After an explicit followup prompt to use log1p normalization and focus on only highly variable genes as Handsaker et al. did, (to avoid constitutively expressed house-keeping genes that might dilute SNR), the Analysis agent identified that transcriptomic dissimilarities between SPNs arise only for neurons with CAG repeats greater than 144, very similar to the 150 CAG repeat threshold reported in the manuscript (Figure 3C, D). We suspect this slight difference is because (1) the Analysis agent used 1-r (vs 1-r2) as the measure of dissimilarity and (2) the Analysis agent only used one of five replicate 10x snRNA-seq runs, which we would expect to reduce the SNR. The Analysis agent generated hypotheses for the mechanism of the toxicity of large repeats, highlighting protein aggregation and mitochondrial dysfunction as possibilities (Figure 5). Finally, the Analysis agent provided insights into therapeutic implications of this finding, such as targeting somatic expansion as a treatment possibility. 

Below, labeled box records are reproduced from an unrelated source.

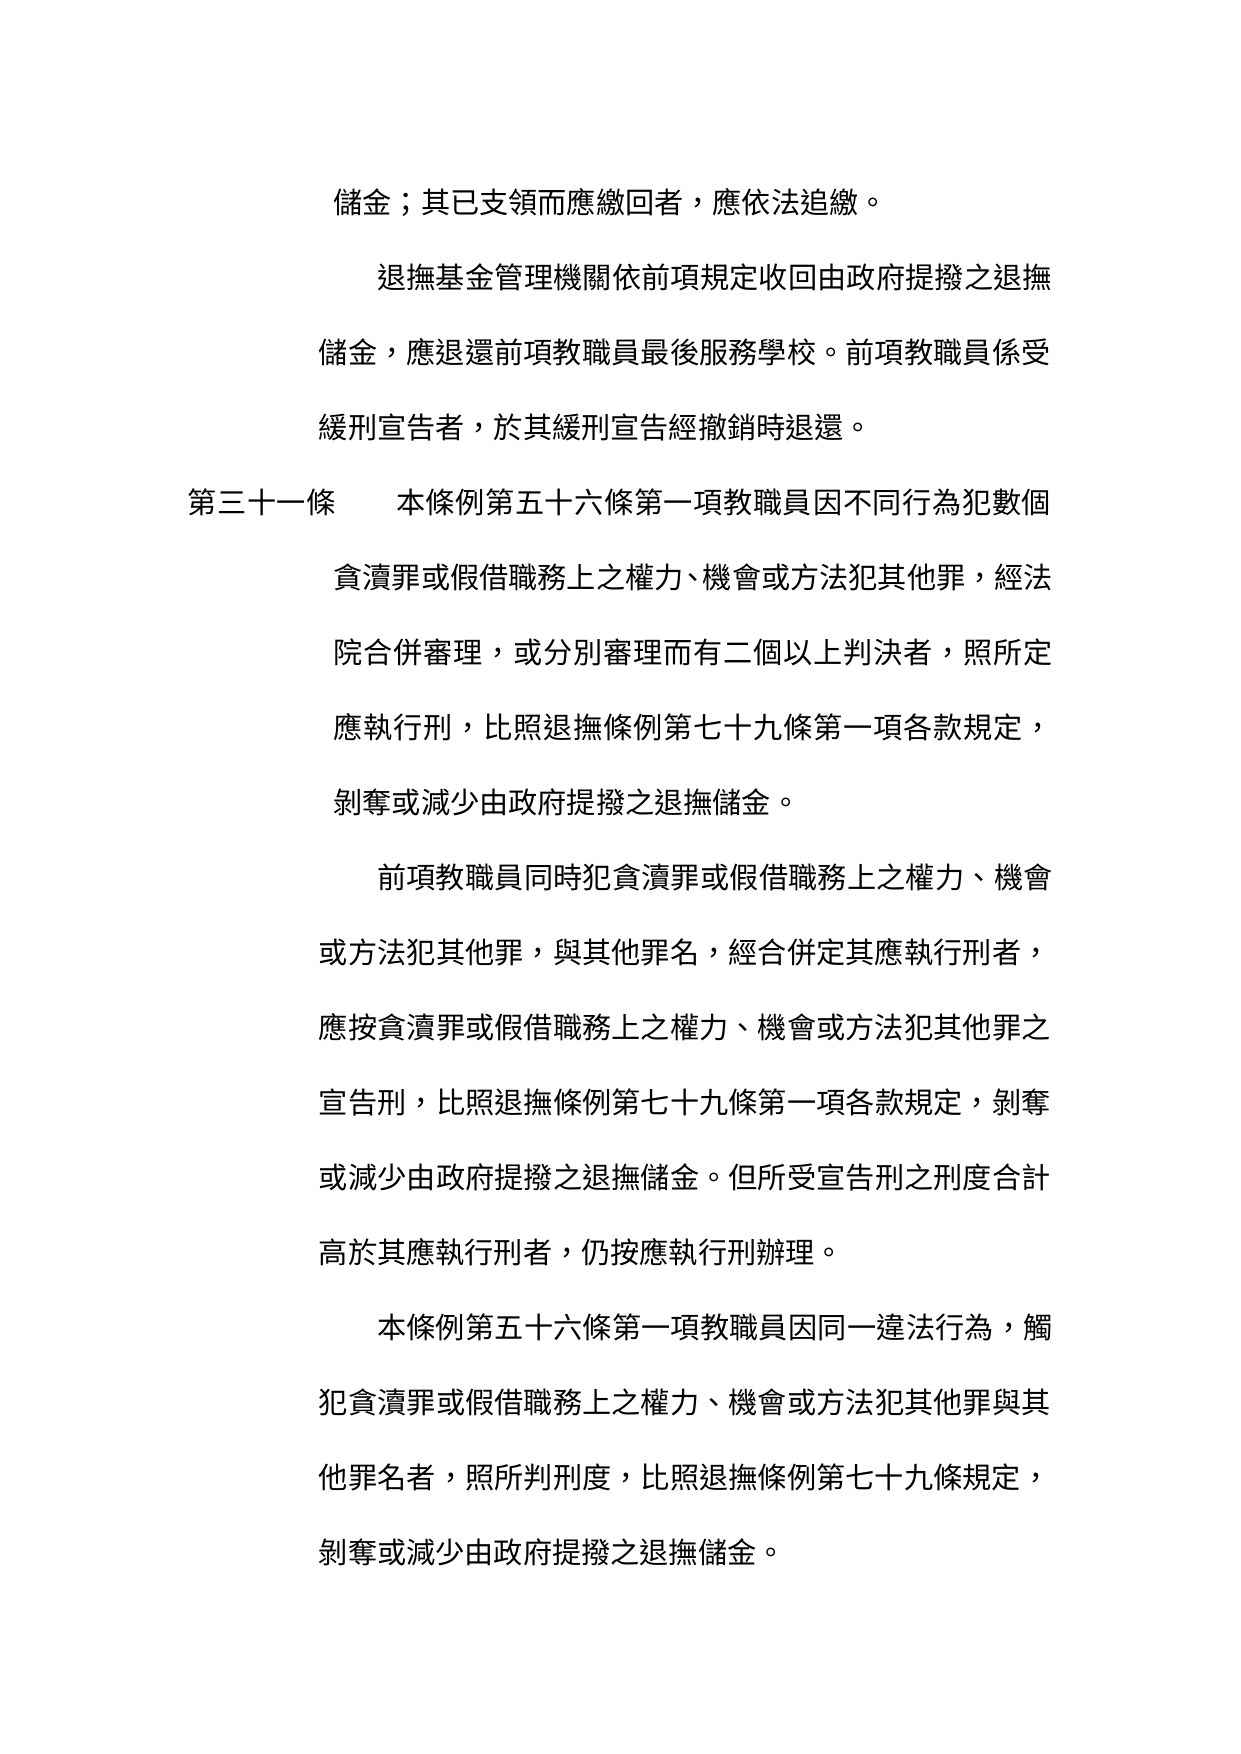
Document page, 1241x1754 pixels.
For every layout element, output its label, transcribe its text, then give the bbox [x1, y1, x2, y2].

text 第三十一條 本條例第五十六條第一項教職員因不同行為犯數個貪瀆罪或假借職務上之權力、機會或方法犯其他罪，經法院合併審理，或分別審理而有二個以上判決者，照所定應執行刑，比照退撫條例第七十九條第一項各款規定，剝奪或減少由政府提撥之退撫儲金。 [187, 464, 1053, 839]
text 儲金；其已支領而應繳回者，應依法追繳。 [187, 164, 1053, 239]
text 前項教職員同時犯貪瀆罪或假借職務上之權力、機會或方法犯其他罪，與其他罪名，經合併定其應執行刑者，應按貪瀆罪或假借職務上之權力、機會或方法犯其他罪之宣告刑，比照退撫條例第七十九條第一項各款規定，剝奪或減少由政府提撥之退撫儲金。但所受宣告刑之刑度合計高於其應執行刑者，仍按應執行刑辦理。 [319, 839, 1053, 1289]
text 退撫基金管理機關依前項規定收回由政府提撥之退撫儲金，應退還前項教職員最後服務學校。前項教職員係受緩刑宣告者，於其緩刑宣告經撤銷時退還。 [319, 239, 1053, 464]
text 本條例第五十六條第一項教職員因同一違法行為，觸犯貪瀆罪或假借職務上之權力、機會或方法犯其他罪與其他罪名者，照所判刑度，比照退撫條例第七十九條規定，剝奪或減少由政府提撥之退撫儲金。 [319, 1289, 1053, 1589]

Figure 3: Edison Analysis Agent Uncovers CAG-Repeat Length Threshold for Global Gene Expression Alterations in SPNs (A) Key Figure from Handsaker et al. (Figure 3A of the manuscript) showing gene-expression comparisons of sets of SPNs (from the same tissue sample) grouped into deciles based on the CAG-repeat length of their HD-causing HTT allele. (B) Initial query provided to the Analysis Agent to initiate the run.  (C) Results and Plots generated by Analysis agent showing gene-expression comparisons of SPNs based on CAG-repeat length.  (Analysis Trajectory). (D) Line plot generated by the Analysis Agent showing mean gene expression dissimilarity based on CAG-repeat length grouping. (Analysis Trajectory)
Figure 4: Edison analysis agent selects a donor for further analysis based on user-provided criteria  (Analysis Trajectory)

When prompted, the Analysis agent provided a rich biological and clinical interpretation of its analysis on the effect of CAG-repeat length on SPN gene expression and Hungtington’s disease neurobiology (Figure 5).

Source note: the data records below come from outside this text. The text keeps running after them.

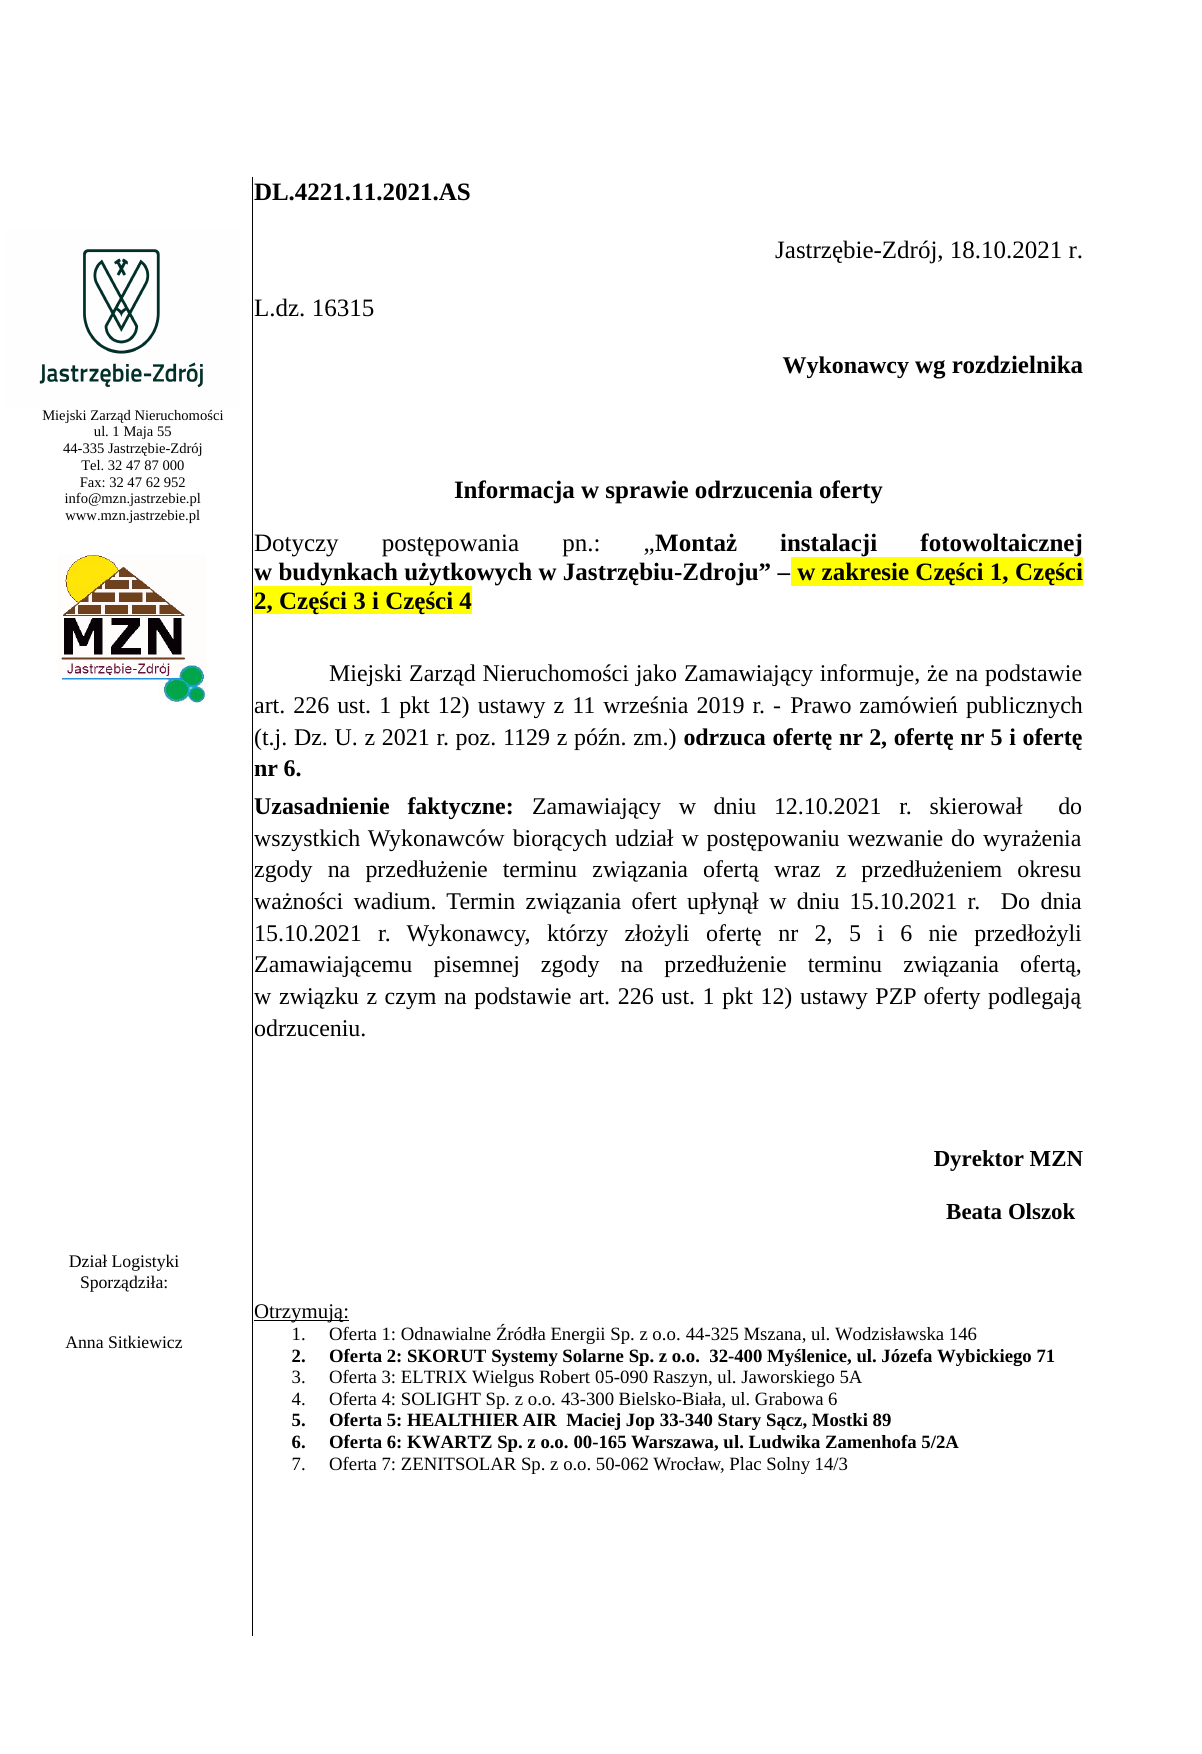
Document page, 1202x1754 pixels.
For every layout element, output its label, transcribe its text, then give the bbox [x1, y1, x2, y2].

list Oferta 5: HEALTHIER AIR Maciej Jop 33-340 Stary Sącz, Mostki 89 [291, 1409, 1083, 1431]
text Wykonawcy wg rozdzielnika [254, 350, 1083, 379]
text 44-335 Jastrzębie-Zdrój [21, 440, 244, 457]
text Informacja w sprawie odrzucenia oferty [254, 475, 1083, 504]
text Fax: 32 47 62 952 [21, 473, 244, 490]
list Oferta 2: SKORUT Systemy Solarne Sp. z o.o. 32-400 Myślenice, ul. Józefa Wybickiego 71 [291, 1344, 1083, 1366]
list Oferta 7: ZENITSOLAR Sp. z o.o. 50-062 Wrocław, Plac Solny 14/3 [291, 1452, 1083, 1474]
picture [57, 554, 207, 708]
text Miejski Zarząd Nieruchomości [21, 350, 244, 423]
text Dyrektor MZN [283, 1145, 1083, 1172]
text Dział Logistyki Sporządziła: [0, 1251, 248, 1292]
text Tel. 32 47 87 000 [21, 457, 244, 473]
text L.dz. 16315 [254, 293, 1083, 322]
list Oferta 3: ELTRIX Wielgus Robert 05-090 Raszyn, ul. Jaworskiego 5A [291, 1366, 1083, 1388]
text Anna Sitkiewicz [0, 1332, 248, 1353]
list Oferta 4: SOLIGHT Sp. z o.o. 43-300 Bielsko-Biała, ul. Grabowa 6 [291, 1388, 1083, 1409]
list Oferta 6: KWARTZ Sp. z o.o. 00-165 Warszawa, ul. Ludwika Zamenhofa 5/2A [291, 1431, 1083, 1452]
text info@mzn.jastrzebie.pl [21, 490, 244, 507]
text www.mzn.jastrzebie.pl [21, 507, 244, 524]
text Beata Olszok [283, 1198, 1083, 1224]
text ul. 1 Maja 55 [21, 423, 244, 440]
picture [2, 229, 240, 407]
text Dotyczy postępowania pn.: „Montaż instalacji fotowoltaicznej w budynkach użytkowych w Jastrzębiu-Zdroju” – w zakresie Części 1, Części 2, Części 3 i Części 4 [254, 528, 1083, 614]
text Uzasadnienie faktyczne: Zamawiający w dniu 12.10.2021 r. skierował do wszystkich Wykonawców biorących udział w postępowaniu wezwanie do wyrażenia zgody na przedłużenie terminu związania ofertą wraz z przedłużeniem okresu ważności wadium. Termin związania ofert upłynął w dniu 15.10.2021 r. Do dnia 15.10.2021 r. Wykonawcy, którzy złożyli ofertę nr 2, 5 i 6 nie przedłożyli Zamawiającemu pisemnej zgody na przedłużenie terminu związania ofertą, w związku z czym na podstawie art. 226 ust. 1 pkt 12) ustawy PZP oferty podlegają odrzuceniu. [254, 792, 1083, 1041]
list Oferta 1: Odnawialne Źródła Energii Sp. z o.o. 44-325 Mszana, ul. Wodzisławska 146 [291, 1323, 1083, 1344]
text Miejski Zarząd Nieruchomości jako Zamawiający informuje, że na podstawie art. 226 ust. 1 pkt 12) ustawy z 11 września 2019 r. - Prawo zamówień publicznych (t.j. Dz. U. z 2021 r. poz. 1129 z późn. zm.) odrzuca ofertę nr 2, ofertę nr 5 i ofertę nr 6. [254, 659, 1083, 782]
text Otrzymują: [254, 1299, 1083, 1323]
text Jastrzębie-Zdrój, 18.10.2021 r. [254, 235, 1083, 264]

Figure 5: Excerpt from a post analysis interpretation provided by the analysis agent when prompted. (Analysis Trajectory

In summary, the Edison Analysis agent reproduced key findings from a single cell transcriptomic study on large repeat expansions in HD by directly accessing an external dataset, and conducting autonomous data exploration and analysis. Though the Analysis agent did not access the manuscript in its trajectories, the text may be present in the training data used by the LLM agent. While it took about 2 hours for the Analysis agent to perform the analyses shown here, we estimate it would have taken us at least a day to do the same (including data orientation and ingestion, reconstructing the right data subset, matching the paper’s processing flow and executing the necessary analysis steps). This ability of the Edison Analysis agent to carry out accurate multistep transcriptomic analyses with few prompts opens the doors for drawing insights from the growing and ubiquitous disease-relevant single cell RNA-seq datasets being generated worldwide.